Дед закряхтел и вдруг скрипуче заговорил по-русски:
— Не надо переводчик. Я сам тебе скажу все, я еще немного помню русски, мне хватит. Я смотрел ташкентский телевизор, радио слушал, чтоб мало-мало не забыть.
— Откуда же ты вообще знаешь русский? А, дед?
— Я скажу тебе, — спокойно кивнул дед, — скажу. Мне девяносто лет, умереть мне не страшно, так что я скажу тебе правду. Пятьдесят четыре года назад, в 1926 я с Данияр-беком через Термез ушел сюда. Было мне тогда 35 лет… А до этого я учился в Ташкенте, в русской школе, мечтал стать русский офицера, да. Потом война был в 1914 году, я заработал Георгий и стал унтер-офицер, да. Потом пришли большевики, я не хотел лезть русские дела, вернулся домой, а вы все равно достали, шайтаны красные. Я ушел в Чарджоу, затем в Термез к Данияр-беку. Мы храбро сражались до самого 1926 года, но вас было слишком много, да. Как мух на дохлой лошади.
— Кого это — нас?
— Вас, вас — голытьбы, захотевшей враз стать баями. Бандиты Буденного вырезали целые кишлаки… вот как ты сейчас. И Данияр-бек сказал: «Хватит! Эту войну нам не выиграть. Нас слишком мало, бессмысленно дальше губить сынов Аллаха, надо уходить…» И мы ушли сюда, на древнюю землю, где люди живут по законам Шариата, как велел Аллах, да.
Старик говорил и говорил, неспешно и размеренно, словно читал молитву, а иногда это было похоже на то, как судейский чиновник зачитывает приговор. Стоявшему рядом солдату уже порядком надоело это бормотание, он было вскинул автомат, комбат жестом остановил — успеется, пусть говорит
— Мы ушли и ждали, ждали так долго, что ждавшие умерли, и начали умирать дети ждавших, да. Уже нет никого из тех, с кем я пришел… Но я всегда верил, что еще встречусь с вами, буду стрелять вас и вешать, как бешеных собак! Но Аллах решил иначе: я встретился с вами, когда стал немощен, когда ноги не могут ходить, а руки уже не держат винтовку. И вы убили моего сына и внуков, да…
— Ну, ладно, дед, все это понятно — перебил наконец Король. — А деньги-то, деньги эти допотопные тебе зачем? И за место в раю платить надо?
— Деньги? — усмехнулся старик — И про деньги скажу. Я видел по телевизору стадион в Ташкенте, где бесстыжие голые девки бегали перед тысячами чужих мужчин, да. И я мечтал о том, как попаду когда-нибудь в Ташкент, куплю билет на тот стадион, сяду в самом первом ряду и буду смотреть. На поле будут стоять виселицы, там будут вешать вас, а я буду плакать от радости!
Старик со свистом втянул в себя воздух, качнул головой.
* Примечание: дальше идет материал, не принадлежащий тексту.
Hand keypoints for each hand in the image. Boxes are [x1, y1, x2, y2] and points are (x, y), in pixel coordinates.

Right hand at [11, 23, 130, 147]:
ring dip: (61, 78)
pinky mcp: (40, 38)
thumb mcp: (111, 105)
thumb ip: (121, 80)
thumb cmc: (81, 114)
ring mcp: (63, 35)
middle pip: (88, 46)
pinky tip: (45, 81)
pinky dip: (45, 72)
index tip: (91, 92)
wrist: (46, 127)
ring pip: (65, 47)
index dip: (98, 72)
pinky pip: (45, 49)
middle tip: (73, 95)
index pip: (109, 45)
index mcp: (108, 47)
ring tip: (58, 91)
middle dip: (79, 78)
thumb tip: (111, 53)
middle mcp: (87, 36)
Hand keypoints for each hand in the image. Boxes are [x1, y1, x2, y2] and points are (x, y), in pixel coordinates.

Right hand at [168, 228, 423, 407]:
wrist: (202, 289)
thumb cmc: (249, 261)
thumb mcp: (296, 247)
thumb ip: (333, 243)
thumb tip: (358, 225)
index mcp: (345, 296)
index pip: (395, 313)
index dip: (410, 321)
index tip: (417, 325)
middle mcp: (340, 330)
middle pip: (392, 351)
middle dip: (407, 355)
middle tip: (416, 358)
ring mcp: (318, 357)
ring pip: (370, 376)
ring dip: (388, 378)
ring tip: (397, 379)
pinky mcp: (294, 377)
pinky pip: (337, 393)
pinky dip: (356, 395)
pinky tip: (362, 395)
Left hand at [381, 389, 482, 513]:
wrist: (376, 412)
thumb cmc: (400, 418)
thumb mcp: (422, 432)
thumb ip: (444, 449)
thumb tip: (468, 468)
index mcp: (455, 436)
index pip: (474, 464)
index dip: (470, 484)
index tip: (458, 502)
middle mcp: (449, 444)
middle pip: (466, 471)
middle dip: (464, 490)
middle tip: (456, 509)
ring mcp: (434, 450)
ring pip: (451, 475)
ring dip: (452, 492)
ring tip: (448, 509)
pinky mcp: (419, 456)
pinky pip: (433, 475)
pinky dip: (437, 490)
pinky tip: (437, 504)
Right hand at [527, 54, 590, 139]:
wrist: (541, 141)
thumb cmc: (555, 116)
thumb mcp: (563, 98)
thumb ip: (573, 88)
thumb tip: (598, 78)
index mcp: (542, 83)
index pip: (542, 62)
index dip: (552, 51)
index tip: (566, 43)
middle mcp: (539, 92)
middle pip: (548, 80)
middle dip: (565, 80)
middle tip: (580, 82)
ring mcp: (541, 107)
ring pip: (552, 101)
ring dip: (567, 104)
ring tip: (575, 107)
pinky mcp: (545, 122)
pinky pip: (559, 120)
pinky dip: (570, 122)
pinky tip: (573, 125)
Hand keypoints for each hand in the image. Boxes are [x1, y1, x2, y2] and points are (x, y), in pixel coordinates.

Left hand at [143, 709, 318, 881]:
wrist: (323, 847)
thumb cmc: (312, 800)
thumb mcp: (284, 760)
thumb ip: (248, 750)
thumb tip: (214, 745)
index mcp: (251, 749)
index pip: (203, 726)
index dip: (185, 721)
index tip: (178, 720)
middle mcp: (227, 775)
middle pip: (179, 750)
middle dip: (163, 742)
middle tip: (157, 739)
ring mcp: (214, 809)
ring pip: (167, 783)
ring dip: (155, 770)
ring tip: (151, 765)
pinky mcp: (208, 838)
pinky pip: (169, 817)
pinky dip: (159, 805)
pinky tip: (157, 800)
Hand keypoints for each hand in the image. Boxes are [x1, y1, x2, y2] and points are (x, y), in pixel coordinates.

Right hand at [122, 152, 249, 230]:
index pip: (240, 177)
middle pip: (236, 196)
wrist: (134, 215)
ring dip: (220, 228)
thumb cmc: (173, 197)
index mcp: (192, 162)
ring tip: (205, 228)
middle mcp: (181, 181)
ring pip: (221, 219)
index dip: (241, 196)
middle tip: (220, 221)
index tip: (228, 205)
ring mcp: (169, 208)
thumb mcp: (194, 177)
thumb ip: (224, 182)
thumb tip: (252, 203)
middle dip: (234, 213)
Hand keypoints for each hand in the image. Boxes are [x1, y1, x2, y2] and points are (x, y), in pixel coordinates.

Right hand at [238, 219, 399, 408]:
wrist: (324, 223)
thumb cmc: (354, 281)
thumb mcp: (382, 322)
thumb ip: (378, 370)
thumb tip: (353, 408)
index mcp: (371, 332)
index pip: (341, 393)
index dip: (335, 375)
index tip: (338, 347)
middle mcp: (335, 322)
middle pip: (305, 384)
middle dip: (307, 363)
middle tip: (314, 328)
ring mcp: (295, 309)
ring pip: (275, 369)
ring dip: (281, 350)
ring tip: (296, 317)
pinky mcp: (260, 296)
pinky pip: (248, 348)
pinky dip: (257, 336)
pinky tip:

— Аллах решил иначе — ну что ж… Убейте меня, я уйду к Аллаху, к семье моей, к сыну и внукам… Я прожил свою жизнь, и мне нечего делать на одной земле с вами!
Старик закрыл глаза, опустил голову и, казалось, уснул. У комбата задергалось левое веко — после давней контузии. Он поднял автомат и тут же опустил его.
— Легкой смерти захотел, дед? От пули гяура и прямиком в рай? Не-е-е-т, я не стану тебя убивать! Я оставлю тебя здесь одного живого во всем твоем долбаном кишлаке, и ты будешь медленно подыхать от жажды, тоски и бессилия! И последнее, что ты увидишь — это тучи мух над трупами твоих детей и внуков! Понял, козел вонючий?
— Товарищ капитан, «Медведь» на связи!
— «Медведь», я «Барсук» прием!
— Барсук, почему нет доклада? Ты закончил работу? Как насчет трехсотых и сто двадцатых?
— Медведь, я Барсук. Трехсотых нет, сто двадцатых нет, работа закончена. Прием.
«Традиционный наш идиотизм — военная феня! Трехсотые, сто двадцатые — почему раненым и убитым присвоили такие символы? — с каким-то непонятным раздражением вдруг подумал Гольдин. — Тайны русской связи: снаряды — огурцы, танки — коробочки! Пришлите мне бронебойных и осколочно-фугасных огурчиков! В маринаде!»
— Хорошо, Барсук! Сработаешь так же кишлачок Джида — орден твой! Давай побыстрее, через полчаса «вертушки» будут там, а тебе топать пять километров, да и припекать стало на улице — 36 Цельсия! Попутного ветра в жопу!
— Есть, товарищ Медведь!
Комбат вышел на площадку меж домами.
— Лейтенант, строй роту! — Комбат вернулся к старику.
— Нет, дед! Нельзя тебя оставлять: даже незаряженное ружье раз в год само стреляет. Нигматуллин!